|Budget Amount *help
¥3,600,000 (Direct Cost: ¥3,600,000)
Fiscal Year 2000: ¥1,000,000 (Direct Cost: ¥1,000,000)
Fiscal Year 1999: ¥2,600,000 (Direct Cost: ¥2,600,000)
The present study was conducted in order to study the molecular mechanisms of the impairment in hippocampal functions following the administration of trimethyltin (TMT). TMT is a byproduct of certain plastics, and closely related to well known endocrine disruptors, tributyltin and triphenyltin. TMT was found to induce a profound loss of CA3 pyramidal cells as well as a moderate loss of CA1 cells, starting 4-5 days after dosing. This neuronal death was preceded by an early and transient elevation of plasma corticosterone, which was partially blocked by the pretreatment of interleukin-1 receptor antagonist. Behaviorally, TMT intoxication was characterized by an early and transient development of seizures, followed by a persistent aggression and learning impairments. It is thus suggested that TMT induced an early activation of hypothalamo-pituitary-adrenal axis, presumably preceded by the involvement of immuno-active cytokines, which may trigger the neuronal death via glucocorticoid (GC) receptors in the hippocampus.

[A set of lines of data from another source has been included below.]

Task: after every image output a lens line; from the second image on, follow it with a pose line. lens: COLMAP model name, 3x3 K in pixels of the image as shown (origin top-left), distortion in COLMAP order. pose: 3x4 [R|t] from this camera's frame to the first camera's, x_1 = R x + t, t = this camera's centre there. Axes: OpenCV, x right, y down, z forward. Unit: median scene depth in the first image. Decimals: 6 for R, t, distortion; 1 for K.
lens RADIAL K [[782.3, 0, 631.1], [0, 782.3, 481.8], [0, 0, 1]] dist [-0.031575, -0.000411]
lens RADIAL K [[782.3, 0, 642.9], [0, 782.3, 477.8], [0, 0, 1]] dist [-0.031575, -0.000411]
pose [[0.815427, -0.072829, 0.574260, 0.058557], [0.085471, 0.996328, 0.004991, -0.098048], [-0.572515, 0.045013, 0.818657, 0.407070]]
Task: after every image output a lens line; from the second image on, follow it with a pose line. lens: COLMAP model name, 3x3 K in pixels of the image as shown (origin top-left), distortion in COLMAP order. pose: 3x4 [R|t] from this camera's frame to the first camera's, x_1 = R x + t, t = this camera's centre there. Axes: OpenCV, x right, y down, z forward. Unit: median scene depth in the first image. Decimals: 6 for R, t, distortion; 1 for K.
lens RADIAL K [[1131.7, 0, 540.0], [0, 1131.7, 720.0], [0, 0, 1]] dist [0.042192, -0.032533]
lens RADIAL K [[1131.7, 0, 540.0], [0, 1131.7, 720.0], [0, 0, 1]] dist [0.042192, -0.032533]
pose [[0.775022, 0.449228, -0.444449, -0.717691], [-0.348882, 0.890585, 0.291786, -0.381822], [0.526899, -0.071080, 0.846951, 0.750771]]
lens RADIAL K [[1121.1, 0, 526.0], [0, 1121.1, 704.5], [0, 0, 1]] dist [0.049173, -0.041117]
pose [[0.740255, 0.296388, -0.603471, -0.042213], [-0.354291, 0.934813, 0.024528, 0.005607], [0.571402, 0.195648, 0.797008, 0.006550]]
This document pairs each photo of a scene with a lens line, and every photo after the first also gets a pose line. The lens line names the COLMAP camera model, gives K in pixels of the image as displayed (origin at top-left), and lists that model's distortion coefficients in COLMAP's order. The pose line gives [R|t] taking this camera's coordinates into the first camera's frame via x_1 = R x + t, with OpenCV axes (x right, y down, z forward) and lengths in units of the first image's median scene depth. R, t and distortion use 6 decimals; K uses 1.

Further study was designed with use of a combination of adrenalectomy and administration of type I and II specific GC-receptor agonists. The suppression of an early elevation of plasma corticosterone by means of metyrapone adinistration resulted in the rescue of CA1 cell death, but not of CA3 cells, and subsequently, at least a partial improvement of learning impairments., Dexamethasone, a type II GC receptor agonist, but not aldosterone, a type I receptor agonist, blocks both the neuronal and behavioral impairment in TMT rats. The involvement of cytokines such as IL-1α and -1β were also examined. Supplemental treatment with corticosterone or dexamethasone cancelled adrenalectomy-induced enhancement of IL-1α and-1β expression, suggesting that TMT-induced OL-1α and-1β production was regulated via type II GC receptors.